§ **PROVIDED PASSAGE**
━━━
By Jordan Cunnings
In a recent New Yorker interview, President Obama described marijuana use as a “bad habit and a vice, not very different from. . . cigarettes,” and not more dangerous than drinking. The President expressed concern with the disproportionate rates of criminal punishment for marijuana use in poor and minority communities, and spoke favorably of recent efforts to legalize small amounts of the drug in the states of Colorado and Washington.
While Obama’s comments may be a good sign for marijuana legalization advocates, his personal viewpoint is glaringly inconsistent with his administration’s consistently harsh enforcement efforts in the area of marijuana use and immigration. While marijuana use is legal in one form or another in twenty states and the District of Columbia, and banks now have the green light from the Treasury Department to finance legally operating marijuana dispensaries, noncitizens remain at risk for incredibly harsh and disproportionate immigration consequences when using small amounts of marijuana. Low-level marijuana charges often funnel noncitizens into the immigration law system, prevent otherwise-eligible noncitizens from obtaining lawful immigration status, and subject lawfully present noncitizens to deportation. Worse yet, marijuana laws are disproportionately enforced in poor and minority communities—as Obama himself noted, “[m]iddle class kids don’t get locked up for smoking pot, and poor kids do”—meaning that marijuana citations and arrests may disproportionately impact the people of color who make up the bulk of today’s immigrant groups.
Though recent prosecutorial discretion memos by the former head of the Immigration and Customs Enforcement (ICE) agency John Morton purport to refocus enforcement priorities away from individuals who have only minor criminal histories, immigration law enforcement statistics from the past two years show that this policy is not being followed. Marijuana laws are disproportionately enforced in poor and minority communities– as Obama himself noted, “[m]iddle class kids don’t get locked up for smoking pot, and poor kids do”—meaning that marijuana citations and arrests often serve as entry point into the criminal justice system and then the deportation system. A Transactional Records Access Clearinghouse (TRAC) review of ICE documents from fiscal years 2012 and 2013 found that marijuana possession was one of the top five most common offenses for which ICE issued immigration detainers against individuals. This means that thousands of noncitizens are funneled into ICE custody after being charged with low-level marijuana possession offenses.
━━━
§ **RECORDS SUPPLIED**
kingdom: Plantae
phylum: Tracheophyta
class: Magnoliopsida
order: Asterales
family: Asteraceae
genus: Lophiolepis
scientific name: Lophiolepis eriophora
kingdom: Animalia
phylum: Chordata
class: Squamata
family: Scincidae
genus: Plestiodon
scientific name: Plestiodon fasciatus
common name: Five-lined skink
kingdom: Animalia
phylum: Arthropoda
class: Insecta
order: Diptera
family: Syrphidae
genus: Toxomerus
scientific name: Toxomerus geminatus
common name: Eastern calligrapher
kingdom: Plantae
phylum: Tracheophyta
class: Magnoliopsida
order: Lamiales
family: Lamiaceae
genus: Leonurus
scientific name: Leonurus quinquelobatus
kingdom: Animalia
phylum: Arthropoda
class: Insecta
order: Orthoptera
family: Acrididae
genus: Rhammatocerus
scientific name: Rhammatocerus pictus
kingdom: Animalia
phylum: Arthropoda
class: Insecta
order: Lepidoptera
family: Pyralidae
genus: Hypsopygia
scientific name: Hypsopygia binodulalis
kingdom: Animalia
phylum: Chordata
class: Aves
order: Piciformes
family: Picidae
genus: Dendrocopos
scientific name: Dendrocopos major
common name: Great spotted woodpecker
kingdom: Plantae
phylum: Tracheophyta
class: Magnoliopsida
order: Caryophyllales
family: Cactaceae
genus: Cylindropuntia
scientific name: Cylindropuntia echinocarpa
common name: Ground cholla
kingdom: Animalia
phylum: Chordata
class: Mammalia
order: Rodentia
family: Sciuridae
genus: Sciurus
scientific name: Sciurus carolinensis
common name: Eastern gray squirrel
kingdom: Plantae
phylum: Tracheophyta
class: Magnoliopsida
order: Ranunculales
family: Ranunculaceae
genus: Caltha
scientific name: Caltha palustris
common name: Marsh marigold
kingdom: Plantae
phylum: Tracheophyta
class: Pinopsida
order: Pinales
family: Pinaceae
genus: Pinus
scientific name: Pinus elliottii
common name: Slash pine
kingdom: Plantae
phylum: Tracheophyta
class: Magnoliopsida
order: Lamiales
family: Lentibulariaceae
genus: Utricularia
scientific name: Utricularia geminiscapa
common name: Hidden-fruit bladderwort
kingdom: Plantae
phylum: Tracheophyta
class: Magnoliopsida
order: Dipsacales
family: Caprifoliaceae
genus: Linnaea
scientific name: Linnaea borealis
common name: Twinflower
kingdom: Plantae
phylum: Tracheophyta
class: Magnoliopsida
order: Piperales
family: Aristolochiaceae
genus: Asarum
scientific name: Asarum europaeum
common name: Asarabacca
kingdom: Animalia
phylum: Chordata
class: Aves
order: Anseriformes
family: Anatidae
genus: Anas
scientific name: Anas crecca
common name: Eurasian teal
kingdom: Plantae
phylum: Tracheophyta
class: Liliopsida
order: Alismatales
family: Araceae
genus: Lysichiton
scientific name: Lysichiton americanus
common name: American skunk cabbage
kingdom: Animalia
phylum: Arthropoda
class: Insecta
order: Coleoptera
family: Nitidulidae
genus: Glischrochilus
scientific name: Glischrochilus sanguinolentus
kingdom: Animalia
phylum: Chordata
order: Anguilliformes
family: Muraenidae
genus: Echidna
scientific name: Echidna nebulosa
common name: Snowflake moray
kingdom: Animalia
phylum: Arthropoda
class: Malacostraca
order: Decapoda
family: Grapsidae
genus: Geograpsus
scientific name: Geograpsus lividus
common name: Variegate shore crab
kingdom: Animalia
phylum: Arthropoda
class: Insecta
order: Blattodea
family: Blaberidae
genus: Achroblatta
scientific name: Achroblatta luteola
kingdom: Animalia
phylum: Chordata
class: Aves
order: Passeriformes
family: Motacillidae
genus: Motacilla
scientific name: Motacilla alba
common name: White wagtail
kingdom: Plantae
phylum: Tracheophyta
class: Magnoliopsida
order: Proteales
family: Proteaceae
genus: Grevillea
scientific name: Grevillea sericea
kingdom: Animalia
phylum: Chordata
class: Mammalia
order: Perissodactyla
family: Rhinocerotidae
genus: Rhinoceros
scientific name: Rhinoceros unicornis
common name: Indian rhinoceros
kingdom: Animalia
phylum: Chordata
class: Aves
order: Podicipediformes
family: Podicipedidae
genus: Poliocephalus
━━━
§ **WHAT YOU NEED TO DO**
**A)** In the article on marijuana and immigration, which two states does the President mention for recent efforts to legalize small amounts of the drug?
**B)** Transcribe the article on marijuana and immigration word for word, starting with "By Jordan Cunnings" and going on through "Colorado and Washington.".
**C)** Shorten the paragraph of the article on marijuana and immigration that begins "Though recent prosecutorial discretion memos," keeping its main facts.

§ **WRITTEN ANSWERS**
**A)** Colorado and Washington.

**B)**
By Jordan Cunnings
In a recent New Yorker interview, President Obama described marijuana use as a “bad habit and a vice, not very different from. . . cigarettes,” and not more dangerous than drinking. The President expressed concern with the disproportionate rates of criminal punishment for marijuana use in poor and minority communities, and spoke favorably of recent efforts to legalize small amounts of the drug in the states of Colorado and Washington.

**C)** Memos from John Morton, the former head of ICE, claim to shift enforcement away from people with only minor criminal histories, but enforcement statistics from the past two years show this policy is not being followed. Marijuana laws are enforced more heavily in poor and minority communities, so citations and arrests often lead people into the criminal justice system and then the deportation system. A TRAC review of ICE documents from fiscal years 2012 and 2013 found marijuana possession among the five most common offenses behind ICE detainers. As a result, thousands of noncitizens end up in ICE custody over low-level possession charges.